_Given data_

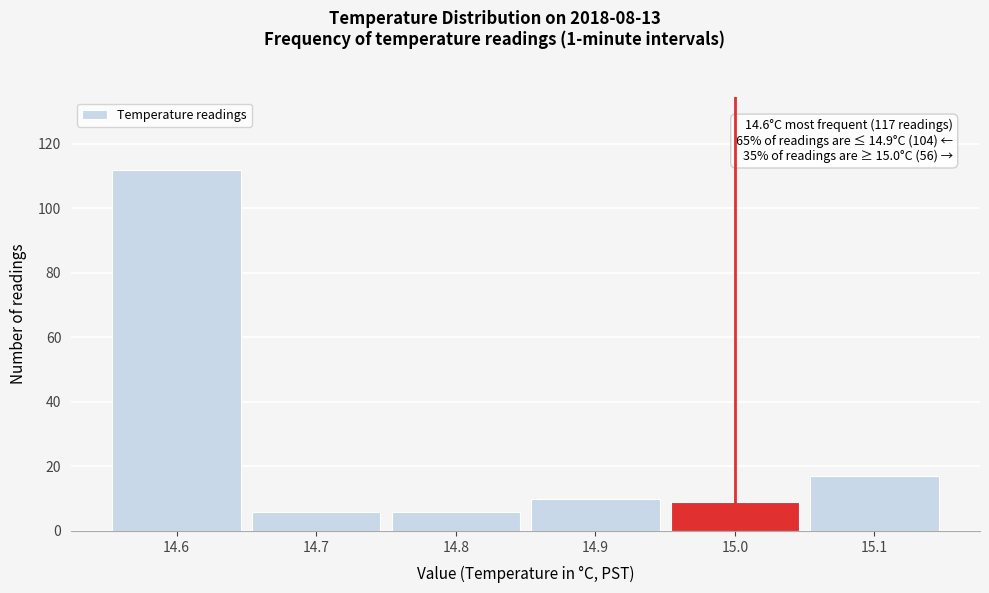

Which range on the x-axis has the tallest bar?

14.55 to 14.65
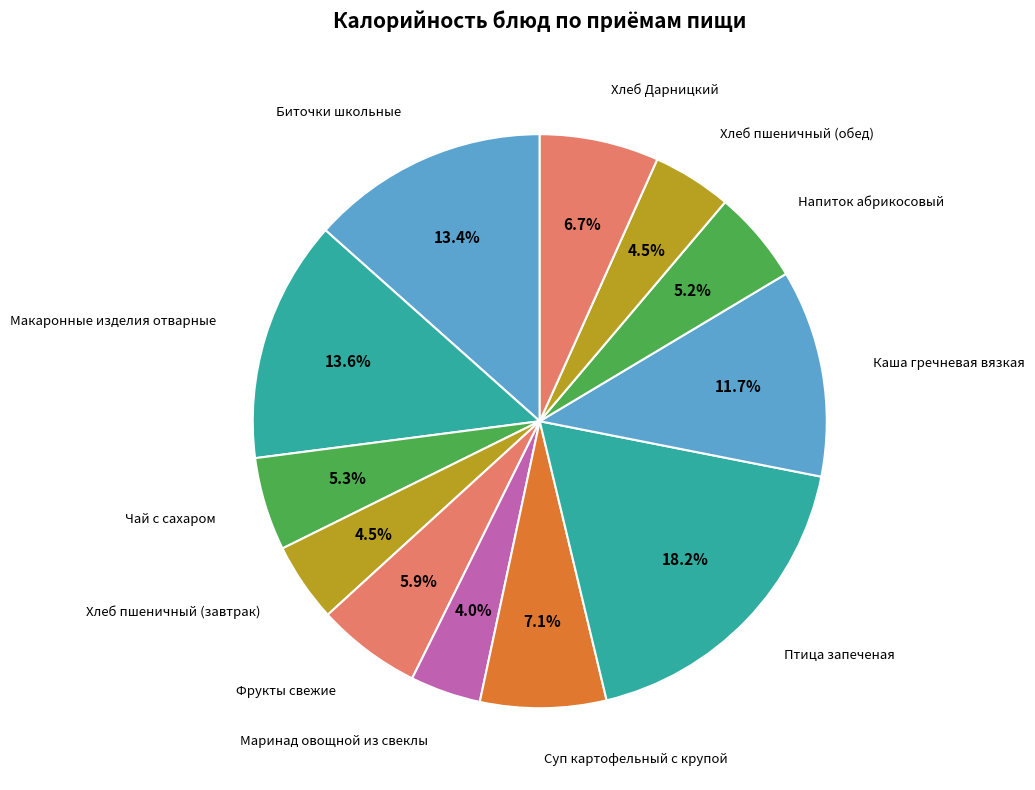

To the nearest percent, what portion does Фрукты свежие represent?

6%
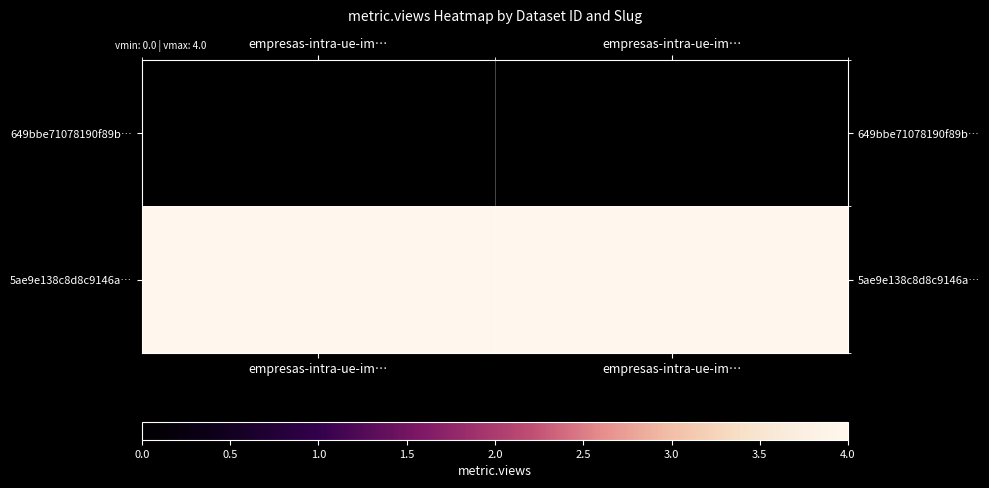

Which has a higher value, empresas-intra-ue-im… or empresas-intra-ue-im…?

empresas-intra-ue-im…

==

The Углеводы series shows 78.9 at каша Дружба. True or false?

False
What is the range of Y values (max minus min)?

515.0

* * *

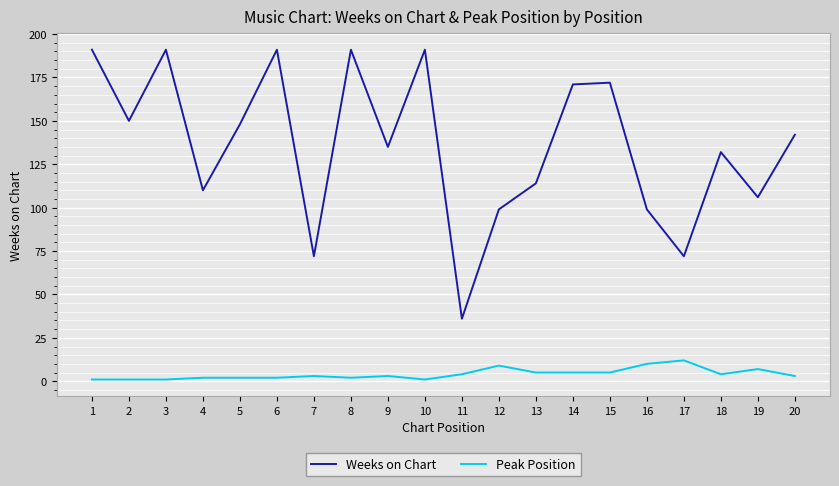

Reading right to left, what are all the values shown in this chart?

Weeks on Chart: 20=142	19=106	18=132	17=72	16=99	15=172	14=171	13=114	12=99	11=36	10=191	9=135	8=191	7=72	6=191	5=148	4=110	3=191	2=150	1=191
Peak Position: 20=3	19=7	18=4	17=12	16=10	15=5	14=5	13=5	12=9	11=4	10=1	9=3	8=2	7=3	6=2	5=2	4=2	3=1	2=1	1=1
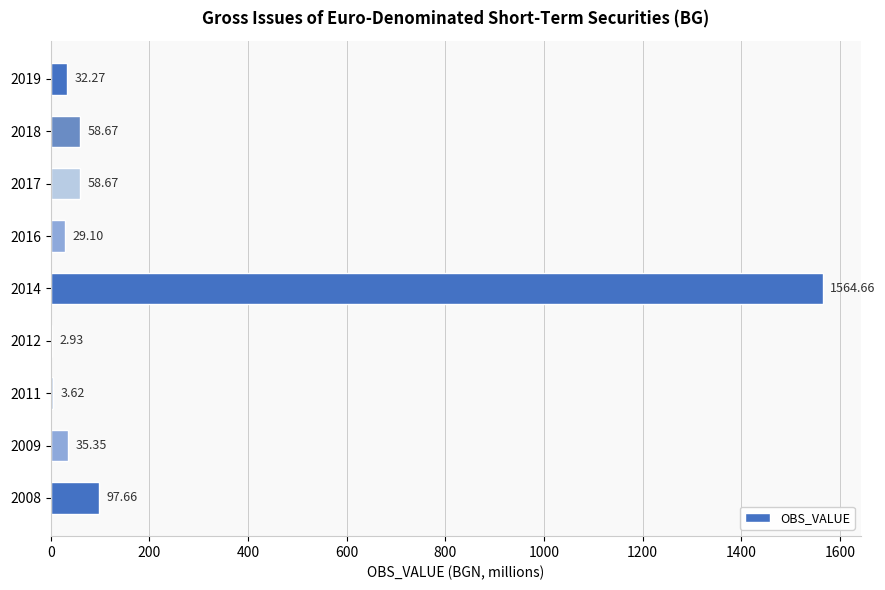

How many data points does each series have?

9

_Task brief_
How many lines in the rows above contain the string "empresas"? Reply with the number alone.

_Completed task_
2